*REQUEST A*
Answer these questions using the PLA composites extract:
(i) What was the mean particle size of the CaCO₃?
(ii) Which two silane coupling agents were used to treat the talc?
(iii) Which theoretical model was fitted to the DSC data?

In general, the compatibility between polymer matrix and filler particles was very poor; this resulted in poor stress transfer between polymer and filler across the interface, leading to poor mechanical performances of the polymer composites. To improve the interfacial interaction of polymer and filler, surface functionalization has been conducted to improve the polymer/filler compatibility [17]. Silanization has extensively been conducted in many polymer composites. Silane coupling agent comprises of two distinct reactive functional groups within the molecule; one of the functional groups (e.g., alkoxy groups) can be chemically bonded with the functional groups on the surface of inorganic filler while another organic functional group can chemically bond or interact with the polymer matrix. The included organic functional groups of silane coupling agent are not limited to epoxy [18], mercapto [19], methacrylate [20], vinyl [21, 22], or amino [23, 24] groups; but are dependent on the purpose and final targeted properties of the polymer composites.

Although the effects of talc, calcium carbonate (CaCO₃), and cassava starch on the properties of the PLA composites have been reported in many publications, to the best of our knowledge the comprehensive research has not been well reported on the comparison between these fillers as well as surface treatment by silane coupling agent. In this work, the effects of the addition of talc, CaCO₃, and cassava starch at various contents on the morphology, mechanical and thermal properties, and isothermal cold crystallization kinetics of the PLA composites were examined.

The isothermal cold crystallization kinetics was investigated by fitting the experimental data from the differential scanning calorimetry (DSC) with a theoretical Avrami model. The study on annealing at optimal cold crystallization temperature on the thermal and tensile properties was performed by comparing between cast films and thermoformed films. Eventually, surface treatments of talc with vinyltriethoxysilane (VTES) and 3-aminopropyltriethoxysilane (APTES) were also performed to examine the silanization effect on the properties of the PLA composites in comparison with the untreated system.

Experimental

Materials

Poly(lactic acid) (PLA) (grade: 2003D) containing ~ 96% L-lactic acid comonomer with a melt flow index of 6 g/10 min (210 °C/2.16 kg) was purchased from NatureWorks LLC, USA. Calcium carbonate (CaCO₃) and talc powders were supplied from Thai Chemical Industries, Thailand. Cassava starch flour was obtained from Thai Wah Food Products Public Company Limited, Thailand. The mean particle sizes of the pristine talc, CaCO₃, and cassava starch were 3, 5, and 12 µm, respectively. Fillers were used as received without modification unless otherwise specified. 3-Aminopropyltriethoxysilane (APTES, 98%) and vinyltriethoxysilane (VTES, 97%) as silane coupling agents were purchased from Sigma-Aldrich, USA. All solvents were in analytical grade and used as received without further purification.

*REQUEST B*
Duplicate the records, starting with their first line and going on through the line that contains "янв 2016, 23:47:27", with both ends included.

*MATERIAL FOR THIS TASK*

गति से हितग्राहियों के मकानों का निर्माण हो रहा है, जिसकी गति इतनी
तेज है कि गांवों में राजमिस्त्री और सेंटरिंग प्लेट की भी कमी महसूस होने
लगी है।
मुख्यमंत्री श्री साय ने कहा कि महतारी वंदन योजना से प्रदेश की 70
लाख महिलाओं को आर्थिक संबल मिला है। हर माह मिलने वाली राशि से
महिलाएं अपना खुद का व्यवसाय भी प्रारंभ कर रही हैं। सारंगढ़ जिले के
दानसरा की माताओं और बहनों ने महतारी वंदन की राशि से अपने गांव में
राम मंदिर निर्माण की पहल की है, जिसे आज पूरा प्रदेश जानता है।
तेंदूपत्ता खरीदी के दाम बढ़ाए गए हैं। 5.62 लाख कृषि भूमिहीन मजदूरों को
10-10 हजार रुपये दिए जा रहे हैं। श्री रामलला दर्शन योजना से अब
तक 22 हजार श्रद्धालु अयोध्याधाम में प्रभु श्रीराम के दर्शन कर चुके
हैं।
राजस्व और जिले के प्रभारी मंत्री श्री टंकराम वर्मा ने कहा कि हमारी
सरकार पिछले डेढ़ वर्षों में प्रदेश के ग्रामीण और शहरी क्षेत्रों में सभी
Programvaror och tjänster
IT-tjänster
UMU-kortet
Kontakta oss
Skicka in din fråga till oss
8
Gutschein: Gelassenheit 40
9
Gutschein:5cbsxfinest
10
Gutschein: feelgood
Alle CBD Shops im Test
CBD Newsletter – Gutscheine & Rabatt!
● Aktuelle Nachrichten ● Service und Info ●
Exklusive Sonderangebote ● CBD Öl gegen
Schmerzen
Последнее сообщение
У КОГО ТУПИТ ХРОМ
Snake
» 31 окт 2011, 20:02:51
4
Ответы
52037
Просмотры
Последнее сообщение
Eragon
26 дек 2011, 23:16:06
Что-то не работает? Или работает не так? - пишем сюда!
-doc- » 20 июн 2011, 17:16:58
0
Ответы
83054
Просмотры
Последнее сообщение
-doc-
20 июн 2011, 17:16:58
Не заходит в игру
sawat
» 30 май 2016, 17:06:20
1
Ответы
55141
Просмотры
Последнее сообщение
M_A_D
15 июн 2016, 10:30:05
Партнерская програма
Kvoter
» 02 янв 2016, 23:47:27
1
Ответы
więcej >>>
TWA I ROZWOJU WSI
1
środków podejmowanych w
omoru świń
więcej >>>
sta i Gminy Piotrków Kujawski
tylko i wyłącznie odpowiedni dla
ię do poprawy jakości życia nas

*EXERCISE RESULT A*
(i) 5 µm
(ii) Vinyltriethoxysilane (VTES) and 3-aminopropyltriethoxysilane (APTES)
(iii) The Avrami model

*EXERCISE RESULT B*
गति से हितग्राहियों के मकानों का निर्माण हो रहा है, जिसकी गति इतनी
तेज है कि गांवों में राजमिस्त्री और सेंटरिंग प्लेट की भी कमी महसूस होने
लगी है।
मुख्यमंत्री श्री साय ने कहा कि महतारी वंदन योजना से प्रदेश की 70
लाख महिलाओं को आर्थिक संबल मिला है। हर माह मिलने वाली राशि से
महिलाएं अपना खुद का व्यवसाय भी प्रारंभ कर रही हैं। सारंगढ़ जिले के
दानसरा की माताओं और बहनों ने महतारी वंदन की राशि से अपने गांव में
राम मंदिर निर्माण की पहल की है, जिसे आज पूरा प्रदेश जानता है।
तेंदूपत्ता खरीदी के दाम बढ़ाए गए हैं। 5.62 लाख कृषि भूमिहीन मजदूरों को
10-10 हजार रुपये दिए जा रहे हैं। श्री रामलला दर्शन योजना से अब
तक 22 हजार श्रद्धालु अयोध्याधाम में प्रभु श्रीराम के दर्शन कर चुके
हैं।
राजस्व और जिले के प्रभारी मंत्री श्री टंकराम वर्मा ने कहा कि हमारी
सरकार पिछले डेढ़ वर्षों में प्रदेश के ग्रामीण और शहरी क्षेत्रों में सभी
Programvaror och tjänster
IT-tjänster
UMU-kortet
Kontakta oss
Skicka in din fråga till oss
8
Gutschein: Gelassenheit 40
9
Gutschein:5cbsxfinest
10
Gutschein: feelgood
Alle CBD Shops im Test
CBD Newsletter – Gutscheine & Rabatt!
● Aktuelle Nachrichten ● Service und Info ●
Exklusive Sonderangebote ● CBD Öl gegen
Schmerzen
Последнее сообщение
У КОГО ТУПИТ ХРОМ
Snake
» 31 окт 2011, 20:02:51
4
Ответы
52037
Просмотры
Последнее сообщение
Eragon
26 дек 2011, 23:16:06
Что-то не работает? Или работает не так? - пишем сюда!
-doc- » 20 июн 2011, 17:16:58
0
Ответы
83054
Просмотры
Последнее сообщение
-doc-
20 июн 2011, 17:16:58
Не заходит в игру
sawat
» 30 май 2016, 17:06:20
1
Ответы
55141
Просмотры
Последнее сообщение
M_A_D
15 июн 2016, 10:30:05
Партнерская програма
Kvoter
» 02 янв 2016, 23:47:27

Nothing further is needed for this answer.